CORRECTION: The original version of this article stated that Steve Miller is the CEO of Express Scripts. This was a typo; he is a senior vice president and the Chief Medical Officer (CMO).
- The Chief Medical Officer (CMO) of Express Scripts, Steve Miller, made it clear last week on a conference call with analysts that the pharmacy benefit manager is looking for a treatment for chronic genotype 1 (GC1) hepatitis C (HCV) that is just as effective as Gilead's Sovaldi (sofosbuvir)—but cheaper. AbbVie's late-stage HCV drug may be what it's looking for.
- AbbVie has a fixed-dose drug in development for CG1 HCV which is designed to provide HCV-infected patients with an all-oral, interferon-free treatment option.
- AbbVie's goal is to win approval of its new drug this year and launch before the beginning of 2015.
There always seems to be a debate raging over the price of Gilead's HCV-1 treatment Sovaldi (sofobuvir) and now its latest HCV-1 fixed-dose combo treatment, Harvoni (sofosbuvir/ledipasvir), which cost $84,000 and $94,500 for 12-week courses of treatment, respectively.
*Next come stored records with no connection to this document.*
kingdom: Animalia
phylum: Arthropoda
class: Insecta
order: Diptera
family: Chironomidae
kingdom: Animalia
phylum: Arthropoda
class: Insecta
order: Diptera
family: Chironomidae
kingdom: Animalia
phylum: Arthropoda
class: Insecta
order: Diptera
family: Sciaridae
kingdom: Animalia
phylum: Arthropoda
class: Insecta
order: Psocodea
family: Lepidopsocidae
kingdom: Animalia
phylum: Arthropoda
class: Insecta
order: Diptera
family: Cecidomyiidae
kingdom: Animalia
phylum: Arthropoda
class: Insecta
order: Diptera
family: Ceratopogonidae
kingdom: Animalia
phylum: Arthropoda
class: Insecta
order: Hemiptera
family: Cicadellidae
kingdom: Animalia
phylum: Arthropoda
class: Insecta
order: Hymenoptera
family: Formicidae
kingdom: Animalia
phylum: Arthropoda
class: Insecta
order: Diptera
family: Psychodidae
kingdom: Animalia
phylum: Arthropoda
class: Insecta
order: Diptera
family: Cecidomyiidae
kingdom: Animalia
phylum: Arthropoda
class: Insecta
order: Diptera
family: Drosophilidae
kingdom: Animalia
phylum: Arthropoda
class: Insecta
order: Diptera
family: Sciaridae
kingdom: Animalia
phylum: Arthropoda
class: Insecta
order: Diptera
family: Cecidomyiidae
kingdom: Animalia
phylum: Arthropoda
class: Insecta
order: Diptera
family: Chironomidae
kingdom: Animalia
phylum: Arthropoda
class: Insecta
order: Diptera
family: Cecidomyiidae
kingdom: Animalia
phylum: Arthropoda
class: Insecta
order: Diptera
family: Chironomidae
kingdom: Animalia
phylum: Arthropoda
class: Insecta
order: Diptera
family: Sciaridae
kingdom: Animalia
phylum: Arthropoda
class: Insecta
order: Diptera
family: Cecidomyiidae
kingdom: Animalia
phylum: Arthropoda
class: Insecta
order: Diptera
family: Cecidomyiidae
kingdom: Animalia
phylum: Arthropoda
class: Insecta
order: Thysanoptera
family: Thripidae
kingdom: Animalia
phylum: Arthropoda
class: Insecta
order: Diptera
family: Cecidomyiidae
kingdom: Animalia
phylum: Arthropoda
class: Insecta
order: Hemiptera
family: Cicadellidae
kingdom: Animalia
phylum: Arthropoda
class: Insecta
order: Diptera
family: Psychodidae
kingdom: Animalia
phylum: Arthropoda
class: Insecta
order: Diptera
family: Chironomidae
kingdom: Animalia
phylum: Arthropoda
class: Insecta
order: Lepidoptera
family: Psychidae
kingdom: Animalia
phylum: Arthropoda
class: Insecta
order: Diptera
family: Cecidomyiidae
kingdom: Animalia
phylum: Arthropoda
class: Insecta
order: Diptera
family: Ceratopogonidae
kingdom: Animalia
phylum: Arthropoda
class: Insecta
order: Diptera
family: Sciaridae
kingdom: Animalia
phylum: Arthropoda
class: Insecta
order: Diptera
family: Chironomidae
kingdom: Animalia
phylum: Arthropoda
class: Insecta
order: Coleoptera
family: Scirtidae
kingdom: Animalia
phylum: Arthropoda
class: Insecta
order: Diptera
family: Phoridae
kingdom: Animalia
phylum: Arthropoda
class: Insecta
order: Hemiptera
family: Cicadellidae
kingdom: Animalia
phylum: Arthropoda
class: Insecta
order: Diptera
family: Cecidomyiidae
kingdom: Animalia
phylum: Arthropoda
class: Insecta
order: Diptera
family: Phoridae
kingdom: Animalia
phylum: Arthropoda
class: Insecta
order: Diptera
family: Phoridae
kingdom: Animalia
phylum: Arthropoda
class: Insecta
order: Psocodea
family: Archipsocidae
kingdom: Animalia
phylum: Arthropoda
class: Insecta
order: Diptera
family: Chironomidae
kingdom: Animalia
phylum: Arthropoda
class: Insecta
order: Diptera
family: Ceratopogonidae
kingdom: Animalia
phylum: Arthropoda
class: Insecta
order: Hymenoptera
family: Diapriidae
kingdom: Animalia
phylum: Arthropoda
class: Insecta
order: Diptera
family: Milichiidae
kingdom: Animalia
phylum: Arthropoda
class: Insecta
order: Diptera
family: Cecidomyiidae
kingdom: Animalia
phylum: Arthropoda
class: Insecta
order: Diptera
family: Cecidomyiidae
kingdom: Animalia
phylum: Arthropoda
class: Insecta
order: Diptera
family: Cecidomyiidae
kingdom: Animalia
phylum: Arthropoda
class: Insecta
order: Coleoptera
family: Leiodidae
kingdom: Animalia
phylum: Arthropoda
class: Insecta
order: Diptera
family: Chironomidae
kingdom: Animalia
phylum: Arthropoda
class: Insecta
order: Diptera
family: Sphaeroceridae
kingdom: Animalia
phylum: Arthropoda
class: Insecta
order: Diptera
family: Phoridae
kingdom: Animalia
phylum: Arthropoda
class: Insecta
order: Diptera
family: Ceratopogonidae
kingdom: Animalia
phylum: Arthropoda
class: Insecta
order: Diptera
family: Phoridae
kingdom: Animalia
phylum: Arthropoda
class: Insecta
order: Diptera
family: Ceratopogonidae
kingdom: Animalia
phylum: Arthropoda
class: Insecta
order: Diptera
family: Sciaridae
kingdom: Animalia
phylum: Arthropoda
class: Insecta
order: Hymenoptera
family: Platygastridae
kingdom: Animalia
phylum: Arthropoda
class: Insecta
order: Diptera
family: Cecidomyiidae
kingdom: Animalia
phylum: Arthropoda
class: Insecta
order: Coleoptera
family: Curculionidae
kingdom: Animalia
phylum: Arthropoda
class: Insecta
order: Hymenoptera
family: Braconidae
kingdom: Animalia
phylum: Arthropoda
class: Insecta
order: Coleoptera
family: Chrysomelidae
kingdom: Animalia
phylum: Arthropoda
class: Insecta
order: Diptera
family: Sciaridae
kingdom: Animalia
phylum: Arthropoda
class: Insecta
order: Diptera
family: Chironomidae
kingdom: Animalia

In some quarters, including among managers at Express Scripts, the conversation has become extremely adversarial and strategic. The benefits manager went as far as to assemble a coalition to exclude Sovaldi from formularies.
Meanwhile, Express Scripts and other payers have been waiting for the inevitable approval of competitor HCV-1 treatments. AbbVie has not yet publicized the pricing strategy for its new product. And Gilead continues to enjoy brisk sales for Sovaldi, which raked in $8.6 billion in sales for the first three quarters of the year, and more recently Harvoni, which had more than 1,000 prescriptions written during the second week after its launch.